Yolo Community Foundation provides more opportunities for youth

Center for Land-Based Learning, other organizations receive grants

Nine Yolo County programs received grants to help with youth education. Through the Buck Education Grant program, which is part of the Yolo Community Foundation, the dispersed amount totaled $73,000.

Meg Stallard, the president of the board of the Yolo Community Foundation, noted how the organization prides itself in being able to help others, such as youth, with their grants.

“The Yolo Community Foundation is delighted to be able to continue to make these grants to support our youth and the organizations that work with them,” Stallard said to The Davis Enterprise. “We look forward to seeing impacts from these innovative programs throughout the county.”

Babs Sandeen, the executive director of the Yolo Community Foundation, mentioned that the Buck Education Grant program allowed a large investment in a broad range of education programs.

“The Frank H. and Eva Buck Foundation provided the Yolo Community Foundation with over a quarter million dollars in 2016 and 2017 and gave it for the Yolo Community Foundation to share with the Yolo Community on education programs,” Sandeen said via email. “The Yolo Community Foundation has focused these grants of up to $10,000 each on Science, Technology, Engineering, Art and Math (or STEAM) programs, as well as programs that support and enhance parent engagement and literacy.”

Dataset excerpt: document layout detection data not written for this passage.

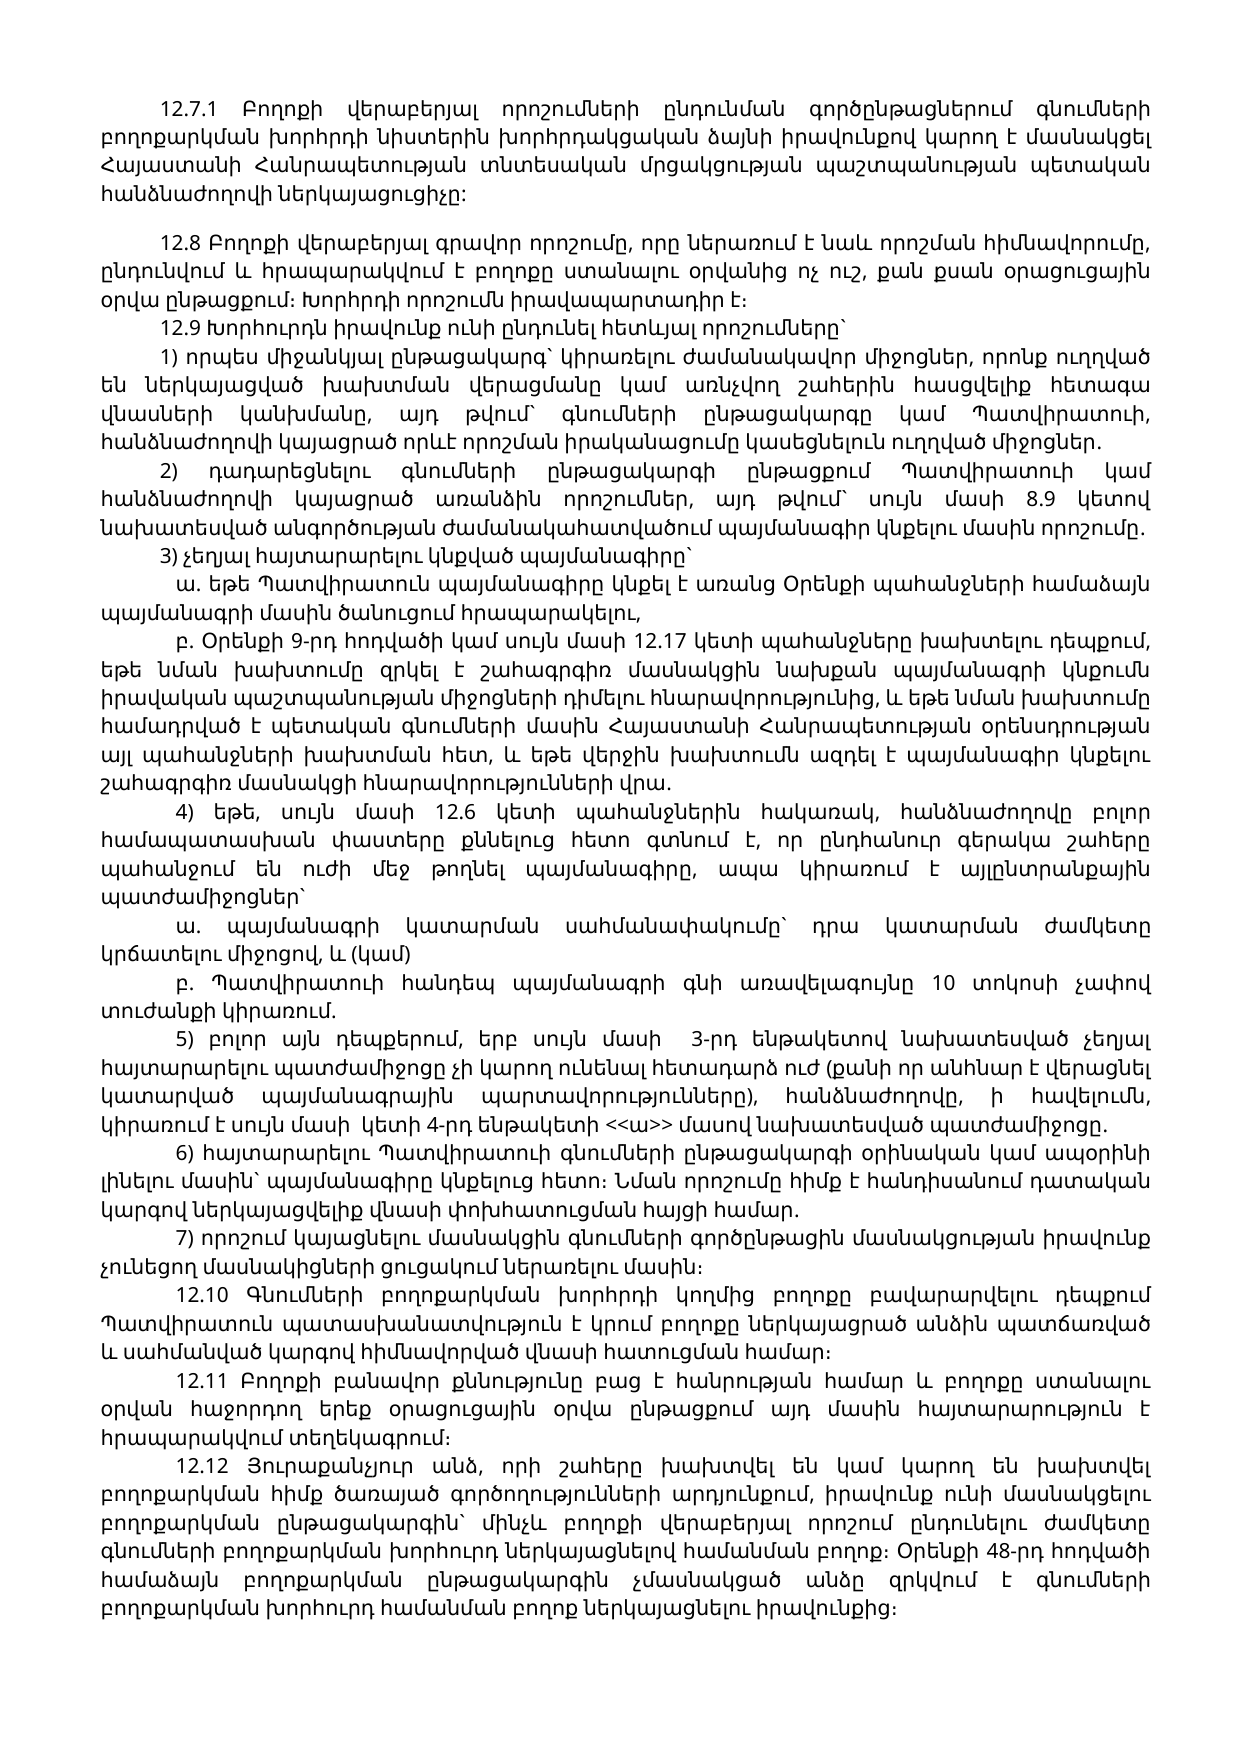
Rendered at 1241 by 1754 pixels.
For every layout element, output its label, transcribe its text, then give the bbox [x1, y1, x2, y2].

text ա. եթե Պատվիրատուն պայմանագիրը կնքել է առանց Օրենքի պահանջների համաձայն պայմանագրի մասին ծանուցում հրապարակելու, [100, 569, 1152, 626]
text բ. Օրենքի 9-րդ հոդվածի կամ սույն մասի 12.17 կետի պահանջները խախտելու դեպքում, եթե նման խախտումը զրկել է շահագրգիռ մասնակցին նախքան պայմանագրի կնքումն իրավական պաշտպանության միջոցների դիմելու հնարավորությունից, և եթե նման խախտումը համադրված է պետական գնումների մասին Հայաստանի Հանրապետության օրենսդրության այլ պահանջների խախտման հետ, և եթե վերջին խախտումն ազդել է պայմանագիր կնքելու շահագրգիռ մասնակցի հնարավորությունների վրա. [100, 626, 1152, 797]
text 4) եթե, սույն մասի 12.6 կետի պահանջներին հակառակ, հանձնաժողովը բոլոր համապատասխան փաստերը քննելուց հետո գտնում է, որ ընդհանուր գերակա շահերը պահանջում են ուժի մեջ թողնել պայմանագիրը, ապա կիրառում է այլընտրանքային պատժամիջոցներ` [100, 797, 1152, 911]
text 6) հայտարարելու Պատվիրատուի գնումների ընթացակարգի օրինական կամ ապօրինի լինելու մասին` պայմանագիրը կնքելուց հետո։ Նման որոշումը հիմք է հանդիսանում դատական կարգով ներկայացվելիք վնասի փոխհատուցման հայցի համար. [100, 1138, 1152, 1223]
text 12.7.1 Բողոքի վերաբերյալ որոշումների ընդունման գործընթացներում գնումների բողոքարկման խորհրդի նիստերին խորհրդակցական ձայնի իրավունքով կարող է մասնակցել Հայաստանի Հանրապետության տնտեսական մրցակցության պաշտպանության պետական հանձնաժողովի ներկայացուցիչը: [100, 94, 1152, 207]
text 2) դադարեցնելու գնումների ընթացակարգի ընթացքում Պատվիրատուի կամ հանձնաժողովի կայացրած առանձին որոշումներ, այդ թվում` սույն մասի 8.9 կետով նախատեսված անգործության ժամանակահատվածում պայմանագիր կնքելու մասին որոշումը. [100, 456, 1152, 541]
text 12.11 Բողոքի բանավոր քննությունը բաց է հանրության համար և բողոքը ստանալու օրվան հաջորդող երեք օրացուցային օրվա ընթացքում այդ մասին հայտարարություն է հրապարակվում տեղեկագրում։ [100, 1366, 1152, 1451]
text 5) բոլոր այն դեպքերում, երբ սույն մասի 3-րդ ենթակետով նախատեսված չեղյալ հայտարարելու պատժամիջոցը չի կարող ունենալ հետադարձ ուժ (քանի որ անհնար է վերացնել կատարված պայմանագրային պարտավորությունները), հանձնաժողովը, ի հավելումն, կիրառում է սույն մասի կետի 4-րդ ենթակետի <<ա>> մասով նախատեսված պատժամիջոցը. [100, 1024, 1152, 1138]
text 3) չեղյալ հայտարարելու կնքված պայմանագիրը` [100, 541, 1152, 569]
text 1) որպես միջանկյալ ընթացակարգ` կիրառելու ժամանակավոր միջոցներ, որոնք ուղղված են ներկայացված խախտման վերացմանը կամ առնչվող շահերին հասցվելիք հետագա վնասների կանխմանը, այդ թվում` գնումների ընթացակարգը կամ Պատվիրատուի, հանձնաժողովի կայացրած որևէ որոշման իրականացումը կասեցնելուն ուղղված միջոցներ. [100, 342, 1152, 456]
text 12.12 Յուրաքանչյուր անձ, որի շահերը խախտվել են կամ կարող են խախտվել բողոքարկման հիմք ծառայած գործողությունների արդյունքում, իրավունք ունի մասնակցելու բողոքարկման ընթացակարգին` մինչև բողոքի վերաբերյալ որոշում ընդունելու ժամկետը գնումների բողոքարկման խորհուրդ ներկայացնելով համանման բողոք։ Օրենքի 48-րդ հոդվածի համաձայն բողոքարկման ընթացակարգին չմասնակցած անձը զրկվում է գնումների բողոքարկման խորհուրդ համանման բողոք ներկայացնելու իրավունքից։ [100, 1451, 1152, 1622]
text 12.8 Բողոքի վերաբերյալ գրավոր որոշումը, որը ներառում է նաև որոշման հիմնավորումը, ընդունվում և հրապարակվում է բողոքը ստանալու օրվանից ոչ ուշ, քան քսան օրացուցային օրվա ընթացքում։ Խորհրդի որոշումն իրավապարտադիր է։ [100, 228, 1152, 313]
text ա. պայմանագրի կատարման սահմանափակումը` դրա կատարման ժամկետը կրճատելու միջոցով, և (կամ) [100, 911, 1152, 968]
text 12.9 Խորհուրդն իրավունք ունի ընդունել հետևյալ որոշումները` [100, 313, 1152, 342]
text 12.10 Գնումների բողոքարկման խորհրդի կողմից բողոքը բավարարվելու դեպքում Պատվիրատուն պատասխանատվություն է կրում բողոքը ներկայացրած անձին պատճառված և սահմանված կարգով հիմնավորված վնասի հատուցման համար։ [100, 1280, 1152, 1366]
text բ. Պատվիրատուի հանդեպ պայմանագրի գնի առավելագույնը 10 տոկոսի չափով տուժանքի կիրառում. [100, 968, 1152, 1024]
text 7) որոշում կայացնելու մասնակցին գնումների գործընթացին մասնակցության իրավունք չունեցող մասնակիցների ցուցակում ներառելու մասին։ [100, 1223, 1152, 1280]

One of the organizations that received a grant was the Center for Land-Based Learning. Christine McMorrow, the director of development and communications at the center, elaborated on the organization.

“The Center for Land-Based Learning started 25 years ago,” McMorrow said. “Our founder, Craig McNamara, started the farm leadership program out of the concern for what he saw — that high school students did not have enough opportunities to connect to the land and more specifically farmers. He decided to start a program where students from cities can get onto working farms and ranches to learn more about agriculture.”

The grant provides assets for The Student Landowner Education and Watershed Stewardship program, where students will be able to work on agricultural land and gain experience.

“That grant will be used for a specific project that we call SLEWS,” McMorrow said. “It’s a class of high school students and their teacher, where they visit a project site usually on private property and working agricultural land. Specifically, they are planting native plants to increase the habitat of bird populations and biodiversity populations. Students will also build and install bird nesting boxes.”

McMorrow also indicated that the students’ activities will help them gain more knowledge and practicality.

“Students come out three to four times onto these projects, and they learn about the native plants, how to plant them and they install irrigation if needed — they will also install bird boxes,” McMorrow said. “They’re gaining a lot of practical skills.”

Furthermore, the students will have access to mentors to help them with their own ambitions.

“Each classroom has a group of mentors — many of them are community members or ex-teachers or grad students — and they work with the students,” McMorrow said. “They answer questions about careers and they build support.”

Sandeen noted that the Yolo Community Foundation hopes to provide more grants to organizations like the Center for Land-Based Learning to empower youth.

“The Yolo Community Foundation has previously given out mini-grants to teachers in Yolo County and, with the funding provided by the Frank H and Eva Buck Foundation, there was an opportunity to provide larger grants that could really make a difference in the community,” Sandeen said. “We are excited by the first two rounds and look forward to giving out our final two rounds of funding in the coming year. The process is incredibly competitive, and it is heartening to see the kind of projects being contemplated in the county for Yolo County youth.”